When you write out the records, keep every line exactly as it is.

== == ==

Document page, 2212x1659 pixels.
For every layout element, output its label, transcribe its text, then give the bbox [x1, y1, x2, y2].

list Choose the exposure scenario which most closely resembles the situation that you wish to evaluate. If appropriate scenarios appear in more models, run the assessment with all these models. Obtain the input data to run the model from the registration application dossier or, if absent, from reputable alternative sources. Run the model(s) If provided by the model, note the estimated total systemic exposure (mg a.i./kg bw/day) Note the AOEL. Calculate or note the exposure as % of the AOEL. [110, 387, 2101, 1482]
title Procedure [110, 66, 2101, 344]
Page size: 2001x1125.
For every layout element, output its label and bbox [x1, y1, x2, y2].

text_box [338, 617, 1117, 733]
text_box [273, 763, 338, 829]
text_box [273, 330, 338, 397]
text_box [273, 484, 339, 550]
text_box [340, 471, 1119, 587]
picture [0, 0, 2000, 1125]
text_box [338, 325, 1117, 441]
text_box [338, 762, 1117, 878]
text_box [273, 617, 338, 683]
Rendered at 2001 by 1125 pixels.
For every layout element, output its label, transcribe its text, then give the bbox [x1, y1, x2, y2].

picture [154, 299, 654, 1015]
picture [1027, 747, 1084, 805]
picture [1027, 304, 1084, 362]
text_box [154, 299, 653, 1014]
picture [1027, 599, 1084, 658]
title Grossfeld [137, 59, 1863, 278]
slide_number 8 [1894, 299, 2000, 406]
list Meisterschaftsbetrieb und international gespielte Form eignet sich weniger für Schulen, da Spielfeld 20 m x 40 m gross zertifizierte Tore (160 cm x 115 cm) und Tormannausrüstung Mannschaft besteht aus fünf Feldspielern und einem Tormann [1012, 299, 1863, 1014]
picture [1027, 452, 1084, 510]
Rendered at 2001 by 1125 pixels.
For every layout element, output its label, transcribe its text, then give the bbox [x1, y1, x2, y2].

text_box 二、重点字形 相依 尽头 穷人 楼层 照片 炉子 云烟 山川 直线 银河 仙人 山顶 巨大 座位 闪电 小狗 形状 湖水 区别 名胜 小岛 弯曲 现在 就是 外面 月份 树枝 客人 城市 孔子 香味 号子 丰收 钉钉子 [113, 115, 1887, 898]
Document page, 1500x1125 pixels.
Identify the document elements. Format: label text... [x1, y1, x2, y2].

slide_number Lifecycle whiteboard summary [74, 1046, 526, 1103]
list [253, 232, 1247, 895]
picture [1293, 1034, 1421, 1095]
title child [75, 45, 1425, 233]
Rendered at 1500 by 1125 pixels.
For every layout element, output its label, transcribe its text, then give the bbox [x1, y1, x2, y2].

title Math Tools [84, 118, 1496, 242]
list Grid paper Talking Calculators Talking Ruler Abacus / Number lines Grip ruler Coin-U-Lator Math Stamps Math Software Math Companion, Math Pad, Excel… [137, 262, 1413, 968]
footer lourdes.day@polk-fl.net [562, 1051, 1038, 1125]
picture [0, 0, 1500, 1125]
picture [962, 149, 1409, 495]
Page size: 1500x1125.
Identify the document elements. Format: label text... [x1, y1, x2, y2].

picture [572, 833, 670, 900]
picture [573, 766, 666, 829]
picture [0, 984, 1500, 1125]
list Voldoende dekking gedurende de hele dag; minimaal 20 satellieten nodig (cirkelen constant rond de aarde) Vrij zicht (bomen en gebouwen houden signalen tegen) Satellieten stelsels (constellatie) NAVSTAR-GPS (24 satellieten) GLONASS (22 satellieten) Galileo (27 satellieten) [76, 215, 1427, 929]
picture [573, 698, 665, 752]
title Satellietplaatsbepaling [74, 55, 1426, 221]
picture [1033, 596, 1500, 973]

== == ==

Expected output
Document page, 2212x1659 pixels.
For every layout element, output its label, transcribe its text, then give the bbox [x1, y1, x2, y2].

list Choose the exposure scenario which most closely resembles the situation that you wish to evaluate. If appropriate scenarios appear in more models, run the assessment with all these models. Obtain the input data to run the model from the registration application dossier or, if absent, from reputable alternative sources. Run the model(s) If provided by the model, note the estimated total systemic exposure (mg a.i./kg bw/day) Note the AOEL. Calculate or note the exposure as % of the AOEL. [110, 387, 2101, 1482]
title Procedure [110, 66, 2101, 344]
Page size: 2001x1125.
For every layout element, output its label and bbox [x1, y1, x2, y2].

text_box [338, 617, 1117, 733]
text_box [273, 763, 338, 829]
text_box [273, 330, 338, 397]
text_box [273, 484, 339, 550]
text_box [340, 471, 1119, 587]
picture [0, 0, 2000, 1125]
text_box [338, 325, 1117, 441]
text_box [338, 762, 1117, 878]
text_box [273, 617, 338, 683]
Rendered at 2001 by 1125 pixels.
For every layout element, output its label, transcribe its text, then give the bbox [x1, y1, x2, y2].

picture [154, 299, 654, 1015]
picture [1027, 747, 1084, 805]
picture [1027, 304, 1084, 362]
text_box [154, 299, 653, 1014]
picture [1027, 599, 1084, 658]
title Grossfeld [137, 59, 1863, 278]
slide_number 8 [1894, 299, 2000, 406]
list Meisterschaftsbetrieb und international gespielte Form eignet sich weniger für Schulen, da Spielfeld 20 m x 40 m gross zertifizierte Tore (160 cm x 115 cm) und Tormannausrüstung Mannschaft besteht aus fünf Feldspielern und einem Tormann [1012, 299, 1863, 1014]
picture [1027, 452, 1084, 510]
Rendered at 2001 by 1125 pixels.
For every layout element, output its label, transcribe its text, then give the bbox [x1, y1, x2, y2].

text_box 二、重点字形 相依 尽头 穷人 楼层 照片 炉子 云烟 山川 直线 银河 仙人 山顶 巨大 座位 闪电 小狗 形状 湖水 区别 名胜 小岛 弯曲 现在 就是 外面 月份 树枝 客人 城市 孔子 香味 号子 丰收 钉钉子 [113, 115, 1887, 898]
Document page, 1500x1125 pixels.
Identify the document elements. Format: label text... [x1, y1, x2, y2].

slide_number Lifecycle whiteboard summary [74, 1046, 526, 1103]
list [253, 232, 1247, 895]
picture [1293, 1034, 1421, 1095]
title child [75, 45, 1425, 233]
Rendered at 1500 by 1125 pixels.
For every layout element, output its label, transcribe its text, then give the bbox [x1, y1, x2, y2].

title Math Tools [84, 118, 1496, 242]
list Grid paper Talking Calculators Talking Ruler Abacus / Number lines Grip ruler Coin-U-Lator Math Stamps Math Software Math Companion, Math Pad, Excel… [137, 262, 1413, 968]
footer lourdes.day@polk-fl.net [562, 1051, 1038, 1125]
picture [0, 0, 1500, 1125]
picture [962, 149, 1409, 495]
Page size: 1500x1125.
Identify the document elements. Format: label text... [x1, y1, x2, y2].

picture [572, 833, 670, 900]
picture [573, 766, 666, 829]
picture [0, 984, 1500, 1125]
list Voldoende dekking gedurende de hele dag; minimaal 20 satellieten nodig (cirkelen constant rond de aarde) Vrij zicht (bomen en gebouwen houden signalen tegen) Satellieten stelsels (constellatie) NAVSTAR-GPS (24 satellieten) GLONASS (22 satellieten) Galileo (27 satellieten) [76, 215, 1427, 929]
picture [573, 698, 665, 752]
title Satellietplaatsbepaling [74, 55, 1426, 221]
picture [1033, 596, 1500, 973]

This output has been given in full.